▶ Exercise directions: Search the data below for the word "knife" and report how many lines contain it. Nothing but the number is needed.

------------------------------------------------

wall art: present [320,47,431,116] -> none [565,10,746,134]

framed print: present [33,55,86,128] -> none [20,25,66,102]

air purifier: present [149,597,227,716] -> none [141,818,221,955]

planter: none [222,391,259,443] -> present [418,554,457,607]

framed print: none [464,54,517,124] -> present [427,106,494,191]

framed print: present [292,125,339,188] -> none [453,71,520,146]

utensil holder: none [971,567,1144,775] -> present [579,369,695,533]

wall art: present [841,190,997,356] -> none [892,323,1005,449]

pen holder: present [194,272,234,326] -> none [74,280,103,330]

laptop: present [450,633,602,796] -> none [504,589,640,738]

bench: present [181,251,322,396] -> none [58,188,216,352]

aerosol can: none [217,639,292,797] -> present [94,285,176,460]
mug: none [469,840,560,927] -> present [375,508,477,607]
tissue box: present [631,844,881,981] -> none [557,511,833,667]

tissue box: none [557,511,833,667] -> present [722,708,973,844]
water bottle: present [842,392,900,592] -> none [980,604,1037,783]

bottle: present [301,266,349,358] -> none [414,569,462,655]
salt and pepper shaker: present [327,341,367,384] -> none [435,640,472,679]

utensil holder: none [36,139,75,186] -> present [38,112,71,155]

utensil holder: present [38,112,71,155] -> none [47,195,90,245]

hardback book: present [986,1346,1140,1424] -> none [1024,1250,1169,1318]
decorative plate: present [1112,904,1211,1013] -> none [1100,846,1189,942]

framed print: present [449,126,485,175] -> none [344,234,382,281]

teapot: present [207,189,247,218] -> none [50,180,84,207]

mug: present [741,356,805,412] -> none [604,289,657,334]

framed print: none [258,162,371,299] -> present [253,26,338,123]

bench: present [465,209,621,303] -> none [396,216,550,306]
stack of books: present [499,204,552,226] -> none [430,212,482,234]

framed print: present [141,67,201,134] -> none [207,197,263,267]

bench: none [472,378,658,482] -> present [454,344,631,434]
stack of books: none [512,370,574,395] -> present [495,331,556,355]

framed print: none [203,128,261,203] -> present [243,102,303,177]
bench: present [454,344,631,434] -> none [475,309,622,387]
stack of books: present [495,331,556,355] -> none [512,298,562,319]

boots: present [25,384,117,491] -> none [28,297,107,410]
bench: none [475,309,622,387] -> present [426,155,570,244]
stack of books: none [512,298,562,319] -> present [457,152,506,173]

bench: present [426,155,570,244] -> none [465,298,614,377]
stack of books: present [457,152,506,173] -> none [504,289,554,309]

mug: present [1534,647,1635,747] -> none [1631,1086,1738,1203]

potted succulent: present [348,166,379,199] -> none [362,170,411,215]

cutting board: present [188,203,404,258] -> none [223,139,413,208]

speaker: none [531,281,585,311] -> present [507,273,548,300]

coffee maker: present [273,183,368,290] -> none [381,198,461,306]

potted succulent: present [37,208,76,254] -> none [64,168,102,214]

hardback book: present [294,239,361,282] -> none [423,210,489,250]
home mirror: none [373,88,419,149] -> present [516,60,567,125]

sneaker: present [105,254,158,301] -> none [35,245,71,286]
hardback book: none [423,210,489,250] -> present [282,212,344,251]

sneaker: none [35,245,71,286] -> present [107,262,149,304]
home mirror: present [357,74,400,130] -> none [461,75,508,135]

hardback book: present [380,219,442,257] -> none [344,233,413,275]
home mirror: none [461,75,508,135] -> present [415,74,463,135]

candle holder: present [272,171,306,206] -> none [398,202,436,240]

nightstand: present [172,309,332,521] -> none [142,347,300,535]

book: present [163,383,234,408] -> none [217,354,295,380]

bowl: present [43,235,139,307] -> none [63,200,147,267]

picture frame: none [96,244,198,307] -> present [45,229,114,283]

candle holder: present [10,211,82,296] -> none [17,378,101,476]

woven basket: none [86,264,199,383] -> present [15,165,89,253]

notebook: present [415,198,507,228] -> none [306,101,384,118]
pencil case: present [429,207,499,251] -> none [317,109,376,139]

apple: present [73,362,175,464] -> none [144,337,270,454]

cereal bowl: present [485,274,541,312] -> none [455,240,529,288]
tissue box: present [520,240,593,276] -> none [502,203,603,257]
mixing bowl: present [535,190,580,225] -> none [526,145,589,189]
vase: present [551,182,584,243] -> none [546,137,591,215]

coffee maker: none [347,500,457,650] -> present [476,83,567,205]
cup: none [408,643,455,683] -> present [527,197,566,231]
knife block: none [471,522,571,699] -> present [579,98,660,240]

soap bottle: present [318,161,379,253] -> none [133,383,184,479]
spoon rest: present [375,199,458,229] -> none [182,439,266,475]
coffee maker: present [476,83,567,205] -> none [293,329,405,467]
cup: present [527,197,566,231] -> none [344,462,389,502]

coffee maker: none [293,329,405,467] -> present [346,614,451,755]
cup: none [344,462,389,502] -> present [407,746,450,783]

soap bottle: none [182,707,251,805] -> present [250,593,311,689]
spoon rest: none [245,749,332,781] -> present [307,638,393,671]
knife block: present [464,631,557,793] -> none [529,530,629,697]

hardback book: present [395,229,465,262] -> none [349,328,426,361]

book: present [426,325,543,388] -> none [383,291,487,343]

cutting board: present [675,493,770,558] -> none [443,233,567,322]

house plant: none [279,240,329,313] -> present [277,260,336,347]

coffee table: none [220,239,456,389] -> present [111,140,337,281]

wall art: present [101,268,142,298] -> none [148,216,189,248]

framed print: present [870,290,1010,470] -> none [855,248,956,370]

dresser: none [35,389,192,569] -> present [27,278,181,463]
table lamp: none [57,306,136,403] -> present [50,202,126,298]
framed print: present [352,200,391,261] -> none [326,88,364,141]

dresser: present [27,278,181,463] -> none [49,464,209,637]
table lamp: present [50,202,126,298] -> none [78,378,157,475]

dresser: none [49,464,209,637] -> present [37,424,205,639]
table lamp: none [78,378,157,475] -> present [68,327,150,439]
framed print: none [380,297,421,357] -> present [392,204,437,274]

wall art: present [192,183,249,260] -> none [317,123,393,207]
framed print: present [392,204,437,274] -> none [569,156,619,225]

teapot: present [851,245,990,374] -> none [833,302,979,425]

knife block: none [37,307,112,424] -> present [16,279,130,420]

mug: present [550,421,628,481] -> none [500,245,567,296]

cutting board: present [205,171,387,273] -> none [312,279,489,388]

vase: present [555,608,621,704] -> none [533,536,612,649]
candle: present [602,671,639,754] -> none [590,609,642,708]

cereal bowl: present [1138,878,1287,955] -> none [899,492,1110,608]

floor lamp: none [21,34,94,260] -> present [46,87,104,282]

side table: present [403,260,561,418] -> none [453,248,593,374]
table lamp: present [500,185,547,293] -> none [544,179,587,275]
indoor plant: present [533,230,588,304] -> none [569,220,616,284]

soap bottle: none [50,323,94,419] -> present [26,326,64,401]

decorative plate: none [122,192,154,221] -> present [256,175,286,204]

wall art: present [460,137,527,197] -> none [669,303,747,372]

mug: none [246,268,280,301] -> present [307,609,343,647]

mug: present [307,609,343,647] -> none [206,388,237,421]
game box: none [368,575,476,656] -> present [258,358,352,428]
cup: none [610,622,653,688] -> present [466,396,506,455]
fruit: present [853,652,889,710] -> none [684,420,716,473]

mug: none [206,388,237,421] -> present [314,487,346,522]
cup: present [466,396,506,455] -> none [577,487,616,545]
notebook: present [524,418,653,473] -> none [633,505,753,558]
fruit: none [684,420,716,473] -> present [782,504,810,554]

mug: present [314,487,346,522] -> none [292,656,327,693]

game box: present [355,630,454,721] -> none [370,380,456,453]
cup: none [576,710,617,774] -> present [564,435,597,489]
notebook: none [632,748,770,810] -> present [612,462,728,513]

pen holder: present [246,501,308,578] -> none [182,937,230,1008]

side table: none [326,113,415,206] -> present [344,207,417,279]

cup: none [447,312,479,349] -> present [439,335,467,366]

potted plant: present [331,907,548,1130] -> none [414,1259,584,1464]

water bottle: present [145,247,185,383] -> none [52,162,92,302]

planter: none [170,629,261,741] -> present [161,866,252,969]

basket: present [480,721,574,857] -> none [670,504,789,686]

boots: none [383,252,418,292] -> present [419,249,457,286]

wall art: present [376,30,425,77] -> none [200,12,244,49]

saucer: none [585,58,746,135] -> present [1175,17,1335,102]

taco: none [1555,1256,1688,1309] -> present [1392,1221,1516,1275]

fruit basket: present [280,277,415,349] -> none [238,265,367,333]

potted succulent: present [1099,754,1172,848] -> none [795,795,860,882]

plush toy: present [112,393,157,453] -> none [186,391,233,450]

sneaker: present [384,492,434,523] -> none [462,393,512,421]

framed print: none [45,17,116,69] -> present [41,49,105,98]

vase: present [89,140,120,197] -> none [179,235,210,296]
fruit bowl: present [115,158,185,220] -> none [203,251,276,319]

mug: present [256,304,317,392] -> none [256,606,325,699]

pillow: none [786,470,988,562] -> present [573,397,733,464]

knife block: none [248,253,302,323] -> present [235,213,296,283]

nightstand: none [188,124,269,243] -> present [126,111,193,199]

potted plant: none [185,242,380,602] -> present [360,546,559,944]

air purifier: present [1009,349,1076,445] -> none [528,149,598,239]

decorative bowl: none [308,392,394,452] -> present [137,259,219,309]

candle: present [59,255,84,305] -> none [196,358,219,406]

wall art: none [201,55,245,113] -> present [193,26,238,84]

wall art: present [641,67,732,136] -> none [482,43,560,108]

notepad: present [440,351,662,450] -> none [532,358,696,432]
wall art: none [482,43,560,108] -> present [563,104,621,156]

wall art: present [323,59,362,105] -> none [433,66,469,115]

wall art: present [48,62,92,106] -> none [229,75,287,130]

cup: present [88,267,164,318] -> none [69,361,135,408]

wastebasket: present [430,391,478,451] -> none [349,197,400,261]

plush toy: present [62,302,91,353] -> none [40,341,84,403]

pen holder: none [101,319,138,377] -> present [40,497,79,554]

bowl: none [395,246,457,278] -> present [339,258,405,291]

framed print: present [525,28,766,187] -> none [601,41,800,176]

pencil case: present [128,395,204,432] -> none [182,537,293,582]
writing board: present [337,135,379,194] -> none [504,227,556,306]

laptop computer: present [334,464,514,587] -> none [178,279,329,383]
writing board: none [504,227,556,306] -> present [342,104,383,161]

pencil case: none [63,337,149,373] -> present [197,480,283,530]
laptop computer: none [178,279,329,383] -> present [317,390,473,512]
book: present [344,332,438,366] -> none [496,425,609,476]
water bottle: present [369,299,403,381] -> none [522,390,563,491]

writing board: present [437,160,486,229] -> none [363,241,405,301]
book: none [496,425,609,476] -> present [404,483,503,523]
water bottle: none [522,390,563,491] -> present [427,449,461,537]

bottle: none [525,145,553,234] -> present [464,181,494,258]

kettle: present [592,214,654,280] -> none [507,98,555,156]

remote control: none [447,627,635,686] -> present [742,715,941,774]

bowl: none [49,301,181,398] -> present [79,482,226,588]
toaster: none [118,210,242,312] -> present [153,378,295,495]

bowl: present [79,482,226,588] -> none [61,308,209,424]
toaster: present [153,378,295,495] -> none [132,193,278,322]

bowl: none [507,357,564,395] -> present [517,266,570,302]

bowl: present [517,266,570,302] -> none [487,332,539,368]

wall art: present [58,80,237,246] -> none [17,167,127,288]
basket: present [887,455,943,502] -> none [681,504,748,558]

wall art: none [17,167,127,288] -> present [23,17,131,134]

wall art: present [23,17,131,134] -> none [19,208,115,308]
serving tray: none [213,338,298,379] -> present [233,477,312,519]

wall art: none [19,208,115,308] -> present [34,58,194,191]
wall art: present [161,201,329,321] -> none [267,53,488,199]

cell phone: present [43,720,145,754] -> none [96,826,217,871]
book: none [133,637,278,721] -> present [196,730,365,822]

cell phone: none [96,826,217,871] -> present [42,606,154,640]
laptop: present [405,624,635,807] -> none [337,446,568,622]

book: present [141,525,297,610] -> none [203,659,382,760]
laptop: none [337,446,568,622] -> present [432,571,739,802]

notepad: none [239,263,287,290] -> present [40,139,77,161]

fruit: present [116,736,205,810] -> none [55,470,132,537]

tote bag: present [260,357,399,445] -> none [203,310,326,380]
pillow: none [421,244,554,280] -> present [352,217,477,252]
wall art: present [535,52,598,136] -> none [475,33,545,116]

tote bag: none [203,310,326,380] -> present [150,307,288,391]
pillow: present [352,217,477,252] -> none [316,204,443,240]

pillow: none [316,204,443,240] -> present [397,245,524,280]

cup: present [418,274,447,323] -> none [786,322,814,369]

------------------------------------------------

▶ Final answer: 4